[Stored items]
────

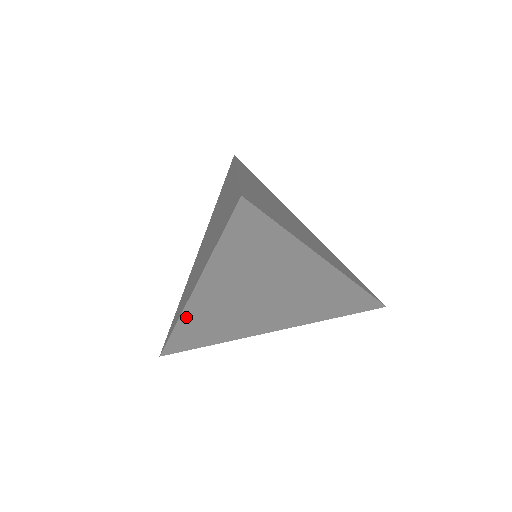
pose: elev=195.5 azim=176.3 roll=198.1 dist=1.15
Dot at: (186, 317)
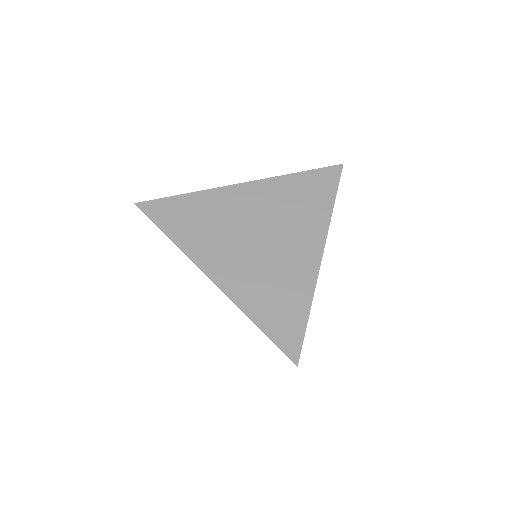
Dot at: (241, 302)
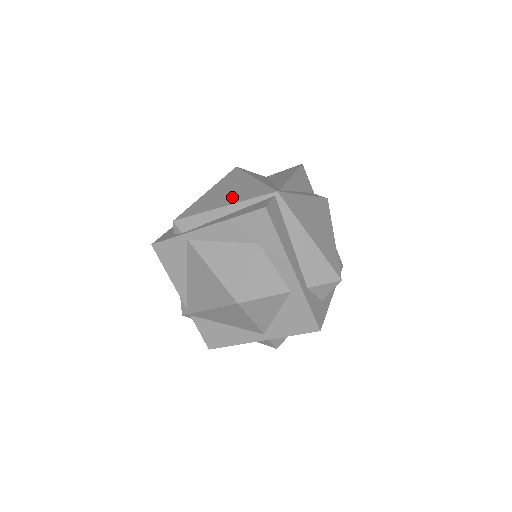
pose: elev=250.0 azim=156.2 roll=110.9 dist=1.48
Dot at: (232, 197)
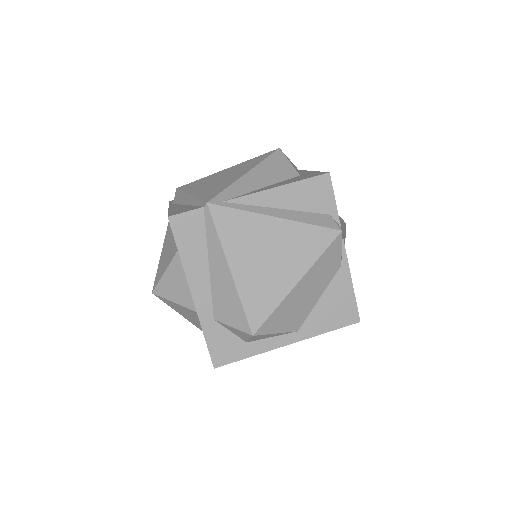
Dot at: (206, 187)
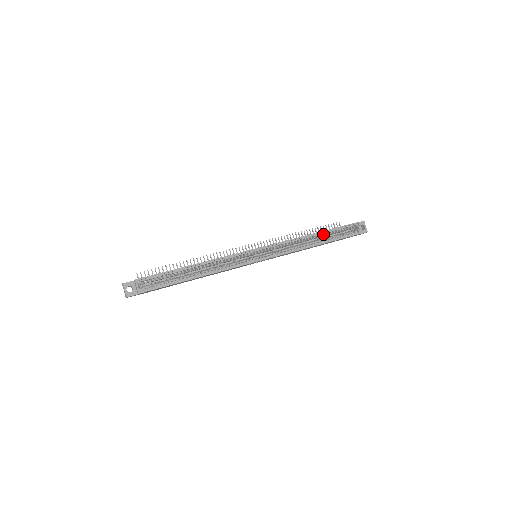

────

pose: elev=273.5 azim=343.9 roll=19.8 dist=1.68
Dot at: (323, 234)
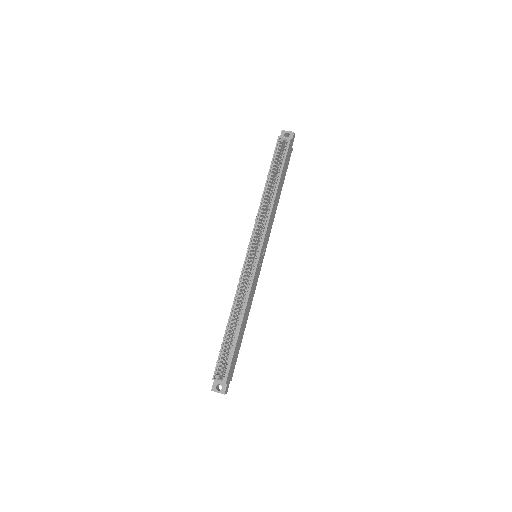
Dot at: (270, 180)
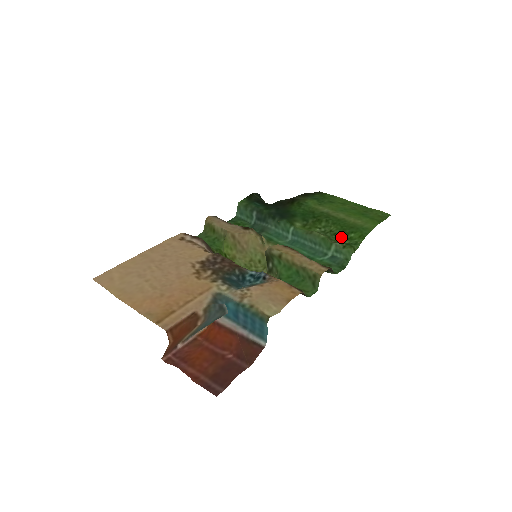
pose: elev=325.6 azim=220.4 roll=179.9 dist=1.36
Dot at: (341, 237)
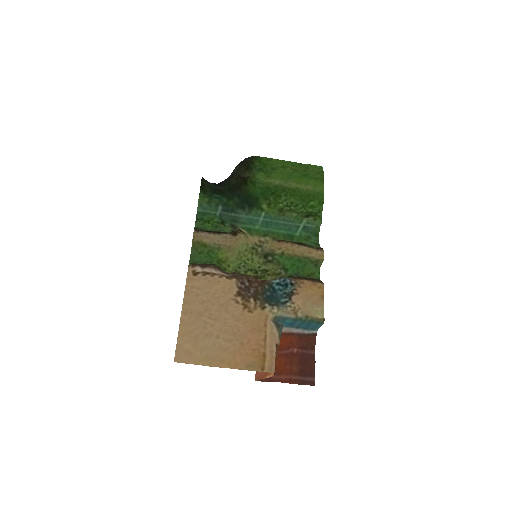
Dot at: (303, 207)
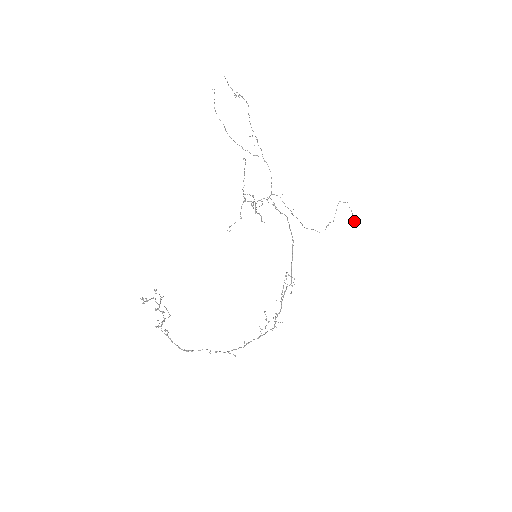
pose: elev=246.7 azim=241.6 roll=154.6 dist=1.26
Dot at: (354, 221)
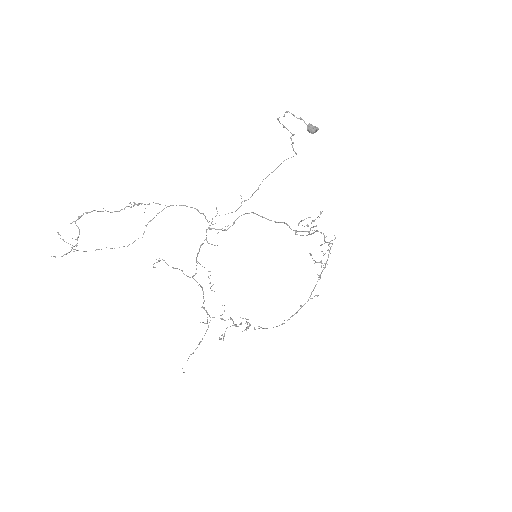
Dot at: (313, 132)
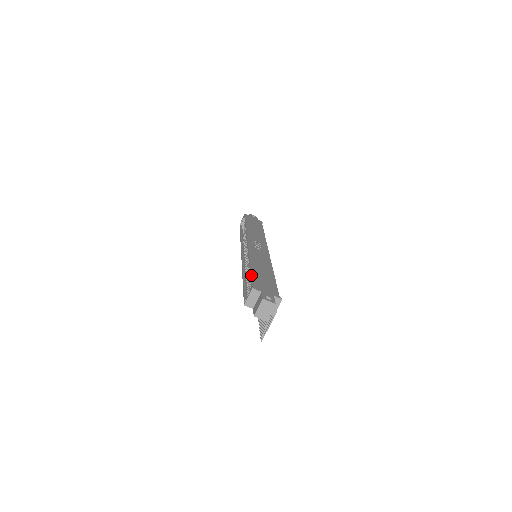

────

> Exercise aim: Starting at the line that contains "pose: elev=195.5 azim=176.3" and ending after the line that contains "Dot at: (206, 187)", write the rows again with "pose" renamed to "camera" and everything else unchanged. Leave the pictures out of your answer.

> Solution for this exercise:
camera: elev=195.5 azim=176.3 roll=198.1 dist=1.15
Dot at: (186, 317)
Dot at: (241, 302)
camera: elev=250.0 azim=156.2 roll=110.9 dist=1.48
Dot at: (232, 197)
Dot at: (206, 187)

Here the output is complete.